To determine the unit vector collinear with the force vector FB, we first need to find the radius vector BD. This vector represents the displacement from point B to point D. We can calculate BD by subtracting the coordinates of point B from the coordinates of point D, resulting in a vector of (-1, 3, -2).

Step 2:

Next, we calculate the magnitude of the radius vector BD, which is the length of the vector. Using the formula for vector magnitude, we find that the magnitude of BD is equal to the square root of the sum of the squares of its components, which in this case is sqrt(1^2 + 3^2 + 2^2) = 3.74.

Step 3:

To obtain the unit vector eBD, we divide the radius vector BD by its magnitude.
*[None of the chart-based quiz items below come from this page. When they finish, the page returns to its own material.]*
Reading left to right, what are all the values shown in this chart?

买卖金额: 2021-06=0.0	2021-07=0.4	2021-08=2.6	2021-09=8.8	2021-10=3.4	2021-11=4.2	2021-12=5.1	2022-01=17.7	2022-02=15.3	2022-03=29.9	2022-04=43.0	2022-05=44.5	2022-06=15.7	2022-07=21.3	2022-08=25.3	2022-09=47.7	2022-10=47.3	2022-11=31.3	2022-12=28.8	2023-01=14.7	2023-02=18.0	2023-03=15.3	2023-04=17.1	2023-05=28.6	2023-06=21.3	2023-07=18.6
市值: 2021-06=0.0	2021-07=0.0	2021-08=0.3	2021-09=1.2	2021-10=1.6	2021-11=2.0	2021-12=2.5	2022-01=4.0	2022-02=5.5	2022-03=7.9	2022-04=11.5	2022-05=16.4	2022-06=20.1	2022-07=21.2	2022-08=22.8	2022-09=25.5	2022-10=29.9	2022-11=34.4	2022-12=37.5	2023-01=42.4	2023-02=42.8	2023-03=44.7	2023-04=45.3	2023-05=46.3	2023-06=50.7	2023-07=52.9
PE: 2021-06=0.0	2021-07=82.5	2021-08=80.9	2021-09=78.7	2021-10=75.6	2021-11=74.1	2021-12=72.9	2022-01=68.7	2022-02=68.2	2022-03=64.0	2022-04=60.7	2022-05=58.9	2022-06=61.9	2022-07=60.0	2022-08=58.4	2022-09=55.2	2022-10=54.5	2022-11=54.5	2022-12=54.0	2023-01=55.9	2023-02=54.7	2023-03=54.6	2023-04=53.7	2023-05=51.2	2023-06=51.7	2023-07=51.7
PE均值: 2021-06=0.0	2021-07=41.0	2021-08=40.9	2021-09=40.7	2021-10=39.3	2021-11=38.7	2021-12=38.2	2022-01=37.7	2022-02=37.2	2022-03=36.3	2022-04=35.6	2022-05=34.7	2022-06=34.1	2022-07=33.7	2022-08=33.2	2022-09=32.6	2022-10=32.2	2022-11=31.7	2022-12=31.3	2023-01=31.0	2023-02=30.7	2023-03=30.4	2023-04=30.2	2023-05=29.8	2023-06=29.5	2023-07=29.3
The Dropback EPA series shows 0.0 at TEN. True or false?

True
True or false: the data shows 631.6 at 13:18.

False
This will give us a vector that has the same direction as BD but a magnitude of 1. Dividing each component of BD by its magnitude, we find that eBD is equal to (-0.2673, 0.8018, -0.5345).

Step 4:

Finally, to express the force FB in terms of the unit vector eBD, we multiply the magnitude of FB by eBD. This gives us a vector that has the same direction as FB but a magnitude proportional to the magnitude of FB. Multiplying each component of eBD by the magnitude of FB, we find that FB is equal to (-0.5345, 1.6036, -1.0693) kN.

In summary, the strategy used in this problem was to find the unit vector collinear with FB by determining the radius vector BD, calculating its magnitude, and dividing it by the magnitude to obtain the unit vector. Finally, we expressed the force FB in terms of the unit vector by multiplying its magnitude by the unit vector.